### Daftar Tugas
1 - Ubah bagian teks tentang Jamiat Kheir dari "Kesemua ini menimbulkan" sampai dengan "khususnya di Batavia." dengan mengganti "Batavia" menjadi "Betawi", lalu tuliskan bagian itu kembali.
2 - Tolong sajikan ulang seluruh daftar di bagian data sebagai CSV dua kolom bernama tugas dan jawaban, satu baris untuk tiap tugas beserta jawabannya. Apit setiap isian dengan tanda kutip, ganti jeda baris dengan spasi, dan jangan sertakan gambar.

### Teks Bacaan
-*-*-
Pengaruh PAN-Islamisme dengan cepat merambah ke berbagai bidang dan mendesak dilaksanakannya pembaharuan, termasuk pembaharuan di bidang pendidikan. Melalui majalah al-Urwah al-Wusqa dan al-Manar ditekankan pentingnya pendidikan umum di samping pendidikan agama. Menurut Muhammad Abduh, bahwa ilmu pengetahuan modern dan Islam adalah sejalan dan sesuai, karena dasar ilmu pengetahuan modern adalah sunnatullah, sedangkan dasar Islam adalah wahyu Allah. Keduanya berasal dari Allah. Oleh karena itu umat Islam harus menguasai keduanya. Umat Islam harus mempelajari dan mementingkan ilmu pengetahuan modern di samping ilmu pengetahuan agama. Sekolah-sekolah modern harus dibuka, di mana ilmu-ilmu pengetahuan modern diajarkan di samping pengetahuan agama.
Muhammad Abduh melihat bahaya yang akan timbul dengan adanya dikotomi sistem dalam pendidikan. Sistem madrasah lama akan mengeluarkan ulama-ulama yang tak ada pengetahuannya tentang ilmu-ilmu modern, sedang sekolah-sekolah pemerintah akan mengeluarkan ahli-ahli yang sedikit pengetahuannya tentang agama.
Kesemua ini menimbulkan kesadaran di kalangan masyarakat Arab Indonesia tentang perlunya mendirikan suatu organisasi yang mengelola pendidikan sesuai dengan pendapat Muhammad Abduh, mereka merasa tertantang untuk menjawab permasalahan pendidikan yang terjadi di Indonesia khususnya di Batavia.
Kebijakan politik Belanda dalam bidang pendidikan, membuka cakrawala baru bagi para cendekiawan muslim, khususnya di Batavia yang berhasrat untuk membuka lembaga pendidikan Islam. Maka atas prakarsa beberapa pemuka masyarakat Arab yang berpikiran maju, lahirnya lembaga pendidikan Islam modern pertama di Indonesia, bernama Jamiat Kheir.
Diawali pada tahun 1898, beberapa tokoh dari kalangan masyarakat Arab sepakat untuk membuat suatu perkumpulan yang bertujuan membantu kondisi sosial masyarakat Arab. Berulangkali para tokoh masyarakat Arab mengadakan rapat untuk mewujudkan cita-cita mereka membantu kondisi sosial masyarakat muslim dan rencana mendirikan lembaga pendidikan Islam modern, yang merupakan semangat penolakan mereka terhadap kebijaksanaan kependidikan yang diterapkan pemerintah kolonial Belanda. Cita-cita tersebut sesuai pula dengan gagasan mufti Betawi sayid Usman bin Abdullah bin Yahya agar ummat Islam membangun suatu lembaga pendidikan agama untuk menangkal Kristenisasi melalui sekolah-sekolah negeri
Pada tahun 1901 sebagai langkah permulaan beberapa tokoh masyarakat Arab berinisiatif mendirikan sebuah organisasi yang bergerak di bidang sosial pendidikan berdasarkan Islam, yang diberi nama Jamiat Kheir. Pada mulanya organisasi ini dimaksudkan sebagai wadah kerjasama dan perlindungan, tapi mencerminkan pula sentimen keagamaan yang kuat dari pendiri-pendirinya, yang selalu siap memberi bantuan pada tiap organisasi yang condong pada Islam. Karena anggota dan pemimpin organisasi ini pada umumnya terdiri dari orang-orang yang berada, maka mereka dapat menggunakan sebagian besar waktunya untuk perkembangan organisasi tanpa merugikan usaha mereka untuk pencaharian nafkah. Mungkin hal ini pulalah yang menjadi salah satu penyebab utama yang menunjang kemajuan dan perkembangan Jamiat Kheir.
-*-*-
### Bagian Data
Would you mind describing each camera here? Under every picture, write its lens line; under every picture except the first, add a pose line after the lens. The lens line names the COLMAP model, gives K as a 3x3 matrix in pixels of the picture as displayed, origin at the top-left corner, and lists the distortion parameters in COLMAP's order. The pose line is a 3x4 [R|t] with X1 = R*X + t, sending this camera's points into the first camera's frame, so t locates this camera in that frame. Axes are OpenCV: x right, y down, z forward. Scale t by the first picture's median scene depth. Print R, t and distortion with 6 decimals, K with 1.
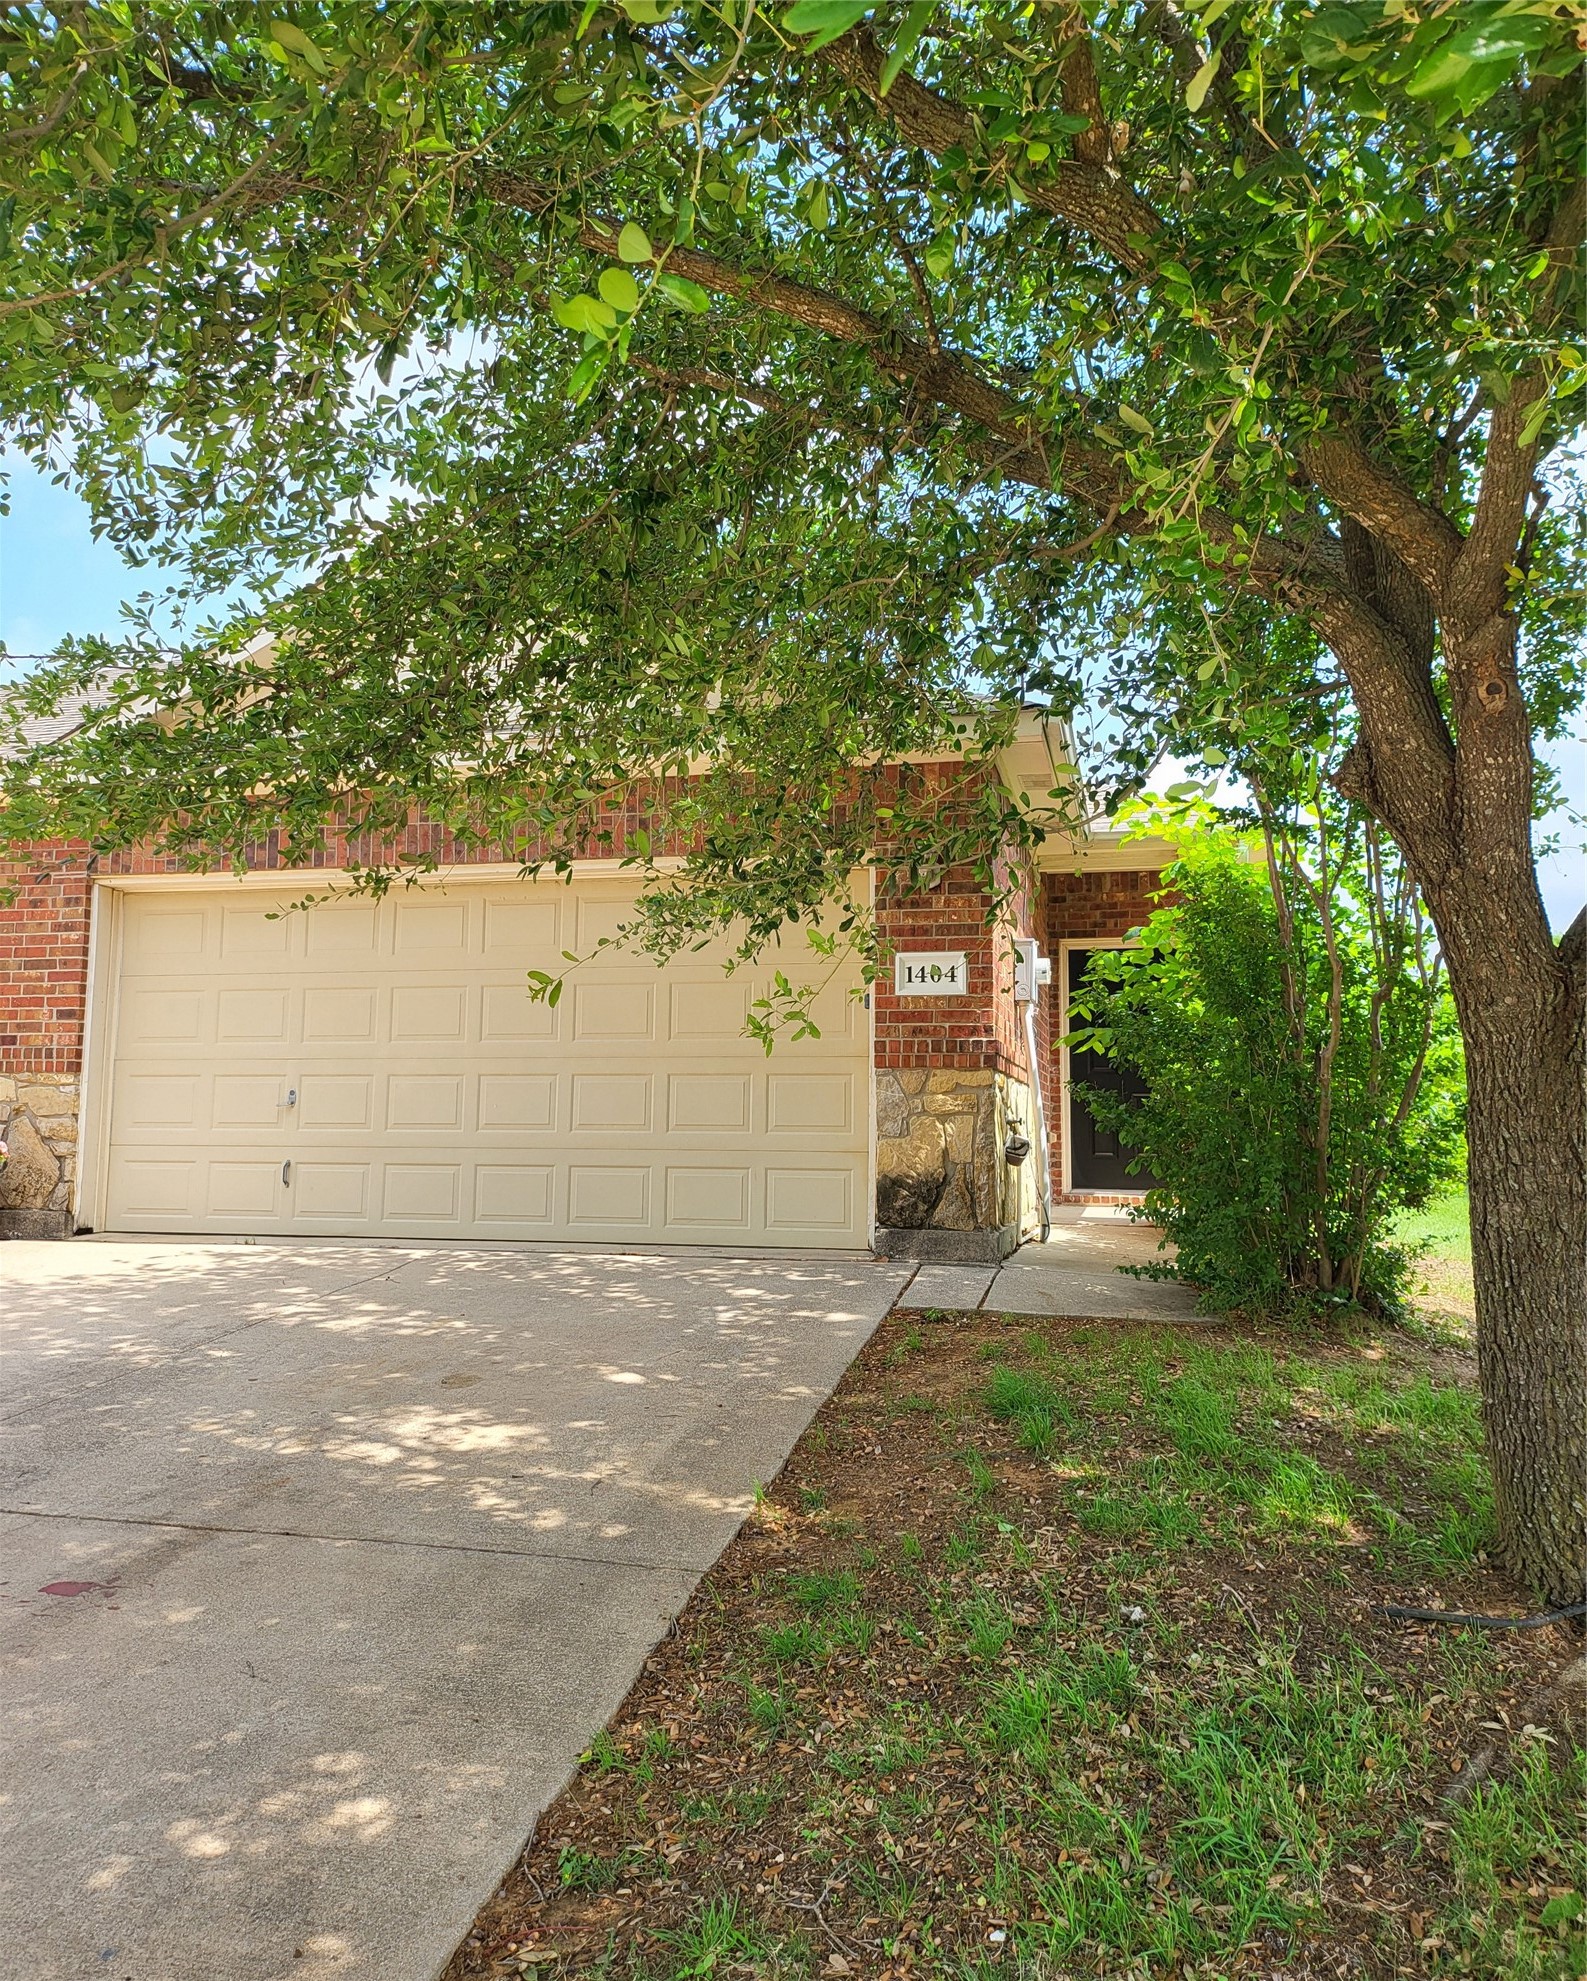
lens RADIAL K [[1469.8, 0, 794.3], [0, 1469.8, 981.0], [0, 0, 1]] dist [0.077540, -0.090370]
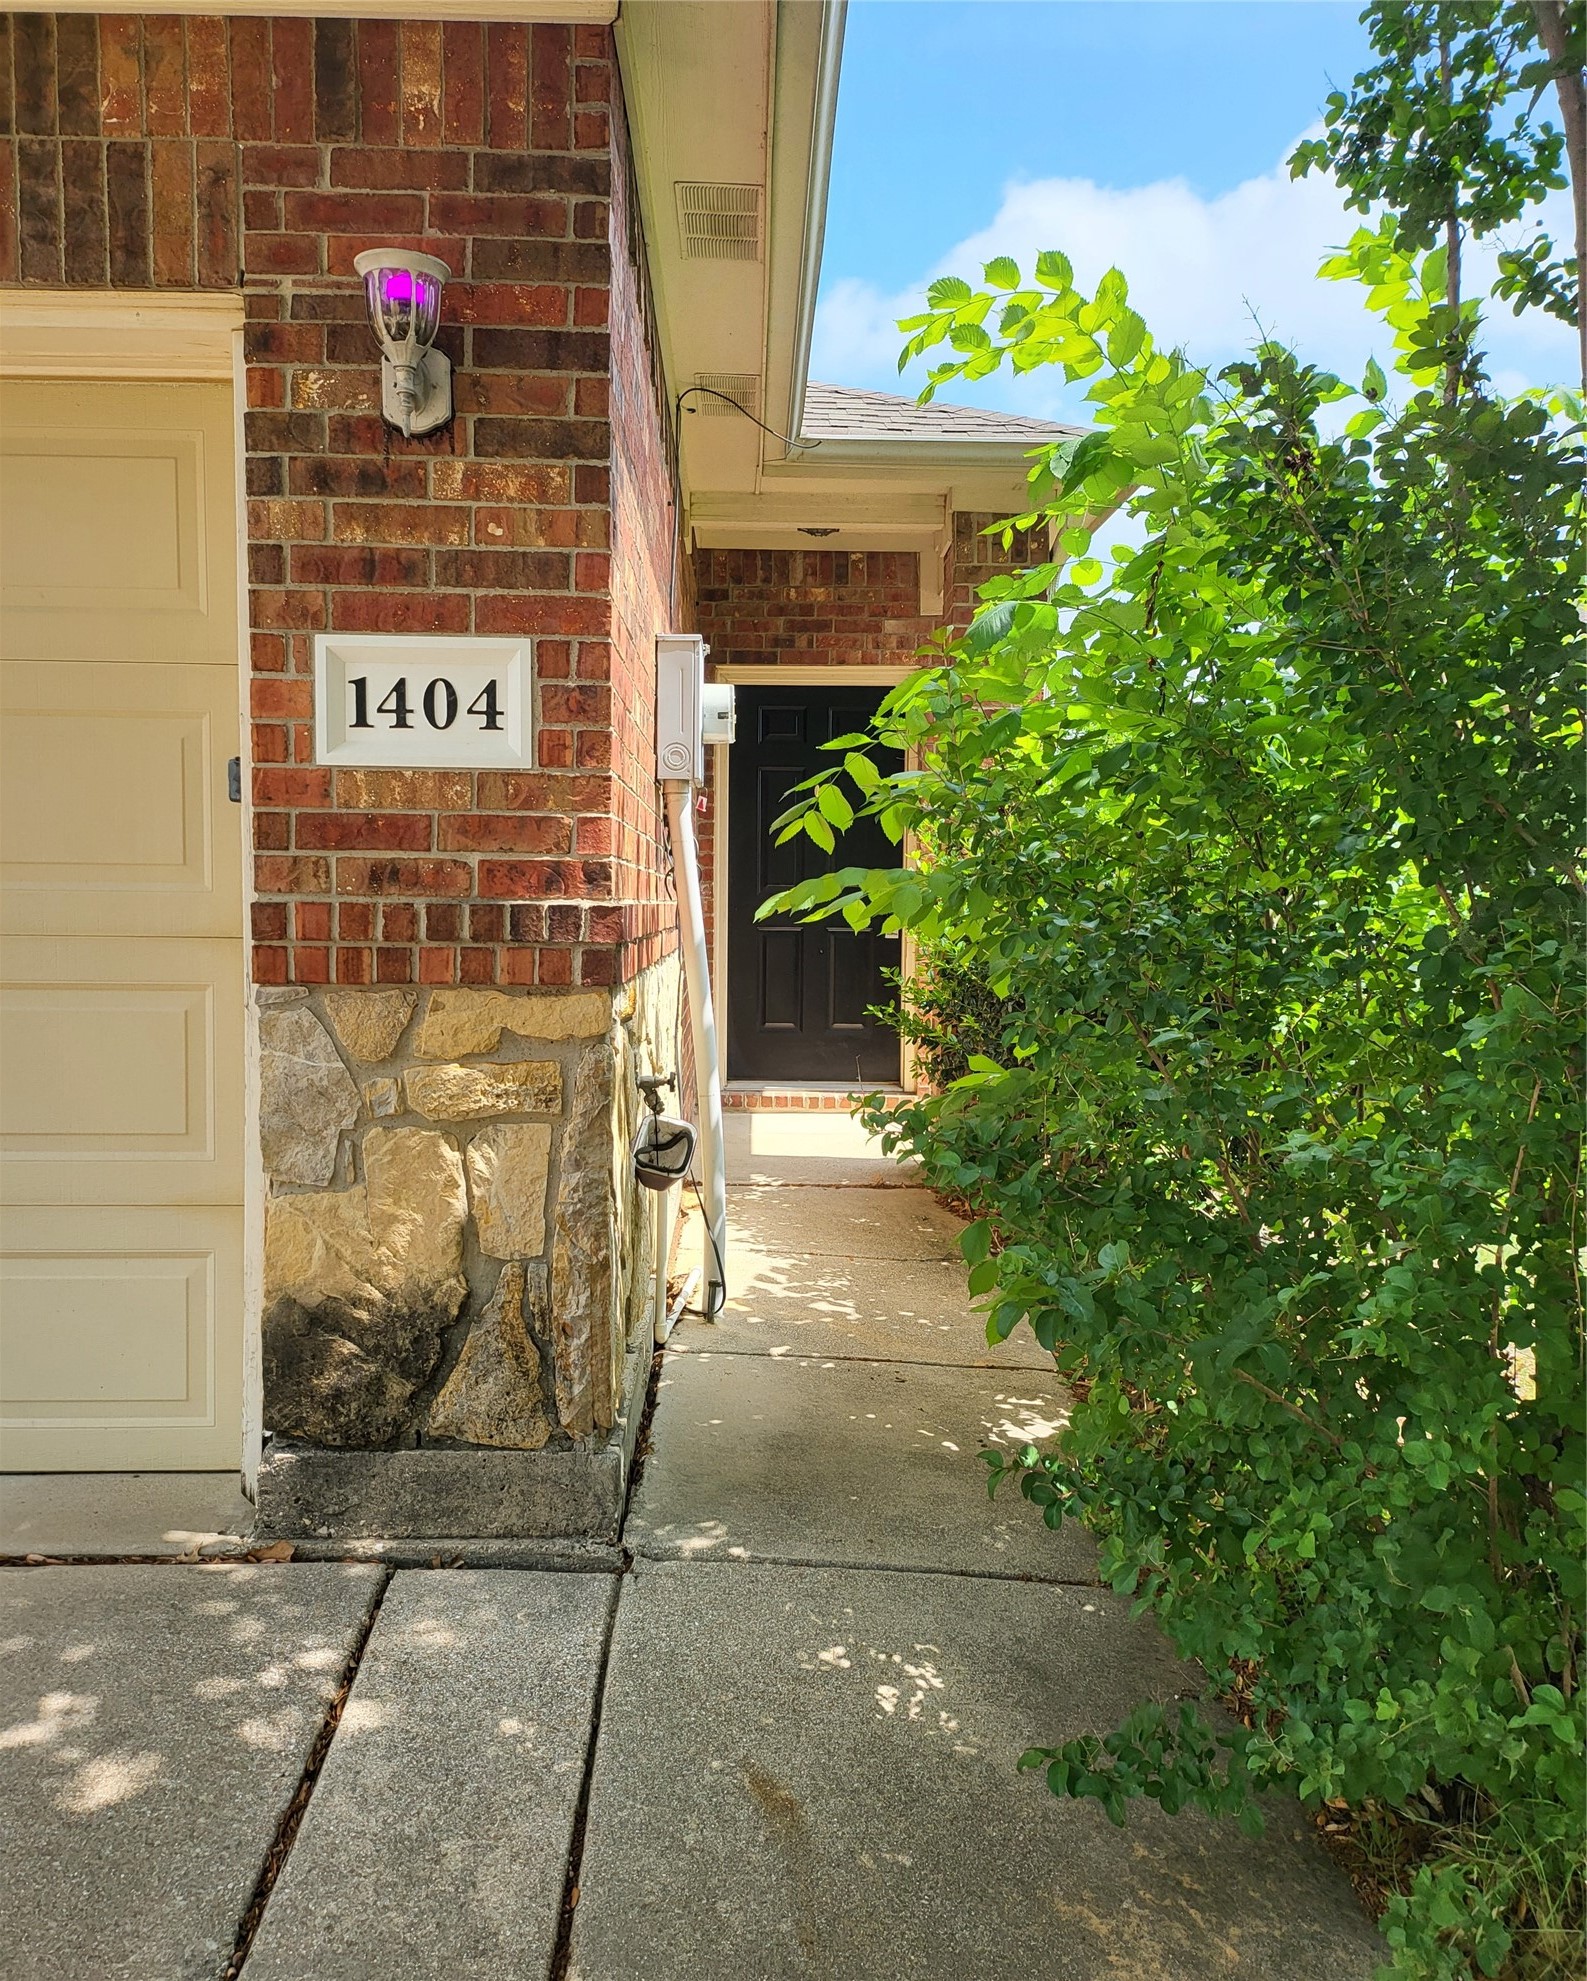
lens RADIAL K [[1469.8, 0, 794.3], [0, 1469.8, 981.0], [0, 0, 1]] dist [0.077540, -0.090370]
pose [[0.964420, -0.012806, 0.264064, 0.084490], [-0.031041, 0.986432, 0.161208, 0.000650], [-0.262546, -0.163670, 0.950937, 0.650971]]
-*-*-
### Jawaban Tiap Tugas
1 -
Kesemua ini menimbulkan kesadaran di kalangan masyarakat Arab Indonesia tentang perlunya mendirikan suatu organisasi yang mengelola pendidikan sesuai dengan pendapat Muhammad Abduh, mereka merasa tertantang untuk menjawab permasalahan pendidikan yang terjadi di Indonesia khususnya di Betawi.

2 -
tugas,jawaban
"Would you mind describing each camera here? Under every picture, write its lens line; under every picture except the first, add a pose line after the lens. The lens line names the COLMAP model, gives K as a 3x3 matrix in pixels of the picture as displayed, origin at the top-left corner, and lists the distortion parameters in COLMAP's order. The pose line is a 3x4 [R|t] with X1 = R*X + t, sending this camera's points into the first camera's frame, so t locates this camera in that frame. Axes are OpenCV: x right, y down, z forward. Scale t by the first picture's median scene depth. Print R, t and distortion with 6 decimals, K with 1.","lens RADIAL K [[1469.8, 0, 794.3], [0, 1469.8, 981.0], [0, 0, 1]] dist [0.077540, -0.090370] lens RADIAL K [[1469.8, 0, 794.3], [0, 1469.8, 981.0], [0, 0, 1]] dist [0.077540, -0.090370] pose [[0.964420, -0.012806, 0.264064, 0.084490], [-0.031041, 0.986432, 0.161208, 0.000650], [-0.262546, -0.163670, 0.950937, 0.650971]]"